The nail in the overhead beam was perhaps half-exposed, and was as unmovable as before. They'd given up working on it, but when Andi rolled onto her back, she could see the nail head glowing faintly in the dark wood. A reproach…
She and Grace hadn't spoken for two hours when Grace, exhausted but unable to sleep, rolled from her left side to her right, and a spring-tensioner broke in the mattress. The spring pushed up into the pad that covered it, and thrust a small, uncomfortable bump into Grace's cheek.
"God," was all Grace said.
Andi: "What?" She rolled onto her back and looked up at the light bulb. Sooner or later, it'd burn out, she thought, and they'd be in the dark. Would that be better? She tried to think.
"Something broke in the mattress," Grace said. She pushed herself up with one hand and punched the bump with the other hand. "It makes a bump."
Andi turned her head to look: the bump looked like somebody were gently trying to push a thumb through the pad. "Just move over…" Then, suddenly, she sat up. "Grace-there's a spring in there."
Grace said, "So?"
"So a spring is as good as a nail."
Grace looked at her, then at the mattress, and some of the dullness seemed to lift from her face. "Can we get one out?"
"I'm sure."
They crawled off the mattress, flipped it over, and tried to scratch through the fabric. The fabric was as tough as leather; Andi broke a nail without even damaging it.
"We're trying to go too fast," Grace said. "We've got to go slow, like with the nail.
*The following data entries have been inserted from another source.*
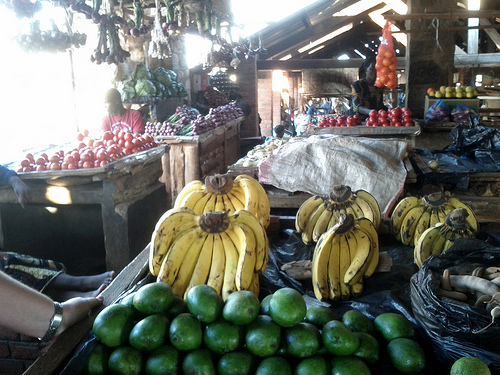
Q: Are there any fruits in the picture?
A: Yes, there is a fruit.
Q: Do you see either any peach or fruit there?
A: Yes, there is a fruit.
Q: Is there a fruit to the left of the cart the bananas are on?
A: Yes, there is a fruit to the left of the cart.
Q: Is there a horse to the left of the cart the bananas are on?
A: No, there is a fruit to the left of the cart.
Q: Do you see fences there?
A: No, there are no fences.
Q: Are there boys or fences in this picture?
A: No, there are no fences or boys.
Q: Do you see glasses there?
A: No, there are no glasses.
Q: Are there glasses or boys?
A: No, there are no glasses or boys.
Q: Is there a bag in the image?
A: Yes, there is a bag.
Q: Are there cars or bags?
A: Yes, there is a bag.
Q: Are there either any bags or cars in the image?
A: Yes, there is a bag.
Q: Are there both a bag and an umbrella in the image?
A: No, there is a bag but no umbrellas.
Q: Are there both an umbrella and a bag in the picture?
A: No, there is a bag but no umbrellas.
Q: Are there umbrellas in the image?
A: No, there are no umbrellas.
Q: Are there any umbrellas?
A: No, there are no umbrellas.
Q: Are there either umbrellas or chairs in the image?
A: No, there are no umbrellas or chairs.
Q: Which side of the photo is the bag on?
A: The bag is on the right of the image.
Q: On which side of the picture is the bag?
A: The bag is on the right of the image.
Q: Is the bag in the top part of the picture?
A: Yes, the bag is in the top of the image.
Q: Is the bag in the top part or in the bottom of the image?
A: The bag is in the top of the image.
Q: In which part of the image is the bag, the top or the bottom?
A: The bag is in the top of the image.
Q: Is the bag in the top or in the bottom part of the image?
A: The bag is in the top of the image.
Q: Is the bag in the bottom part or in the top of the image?
A: The bag is in the top of the image.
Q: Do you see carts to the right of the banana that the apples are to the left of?
A: Yes, there is a cart to the right of the banana.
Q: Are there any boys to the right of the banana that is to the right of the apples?
A: No, there is a cart to the right of the banana.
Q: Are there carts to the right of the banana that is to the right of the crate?
A: Yes, there is a cart to the right of the banana.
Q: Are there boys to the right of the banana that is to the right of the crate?
A: No, there is a cart to the right of the banana.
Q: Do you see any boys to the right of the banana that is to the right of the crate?
A: No, there is a cart to the right of the banana.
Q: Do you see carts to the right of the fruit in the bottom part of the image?
A: Yes, there is a cart to the right of the fruit.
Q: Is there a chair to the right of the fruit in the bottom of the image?
A: No, there is a cart to the right of the fruit.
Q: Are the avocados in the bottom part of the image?
A: Yes, the avocados are in the bottom of the image.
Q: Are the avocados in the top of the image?
A: No, the avocados are in the bottom of the image.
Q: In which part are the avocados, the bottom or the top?
A: The avocados are in the bottom of the image.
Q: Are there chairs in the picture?
A: No, there are no chairs.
Let me chew on it."
Grace chewed on it forever-for five minutes-then Andi chewed on it for another two, and finally cut through. The hole was small, but with a little worrying, they opened it enough that Grace could get a finger through. Tugging on the hole, she started to split the fabric, and then Andi could get fingers from both hands through at once, and she ripped a two-foot hole in the bottom of the mattress.
The springs were coiled steel, both tied and sewn in. They took another twenty minutes working one free, using their teeth.
"Got it," Andi said, lifting it out of the hole. Grace took it, turned it in her hands. The spring had a sharp, nipped-off tip. She used it to pick at the stitching around another spring, and in a minute had the second one free.
"I bet we could get the nail out with these," Grace said, looking up at the overhead. Her face was grimy, with dirt grimed into wrinkles around her eyes.
"We could try-but let's see what happens when we stretch these things out. Maybe we won't need it." Andi rubbed the end of the spring on an exposed granite rock in the wall, the concrete floor: after a moment she looked at it, and then at Grace. "It works," she said. "We can sharpen them."
A moment later, they heard the feet on the floor above. "Back in the mattress," Andi snapped. They put the springs back in the hole, flipped the mattress over, shoved it against the wall, curled up on it.
Grace's back was to Andi, so she whispered to the wall, "Be nice to him. Maybe he won't hurt you."
"I… can't be," Andi whispered. "When he takes me out there, something turns off."
"Try," Grace pleaded. "If he keeps beating you, you'll die."
"I'll try," Andi said. As the steps got closer, she whispered, "Head down. No eye contact."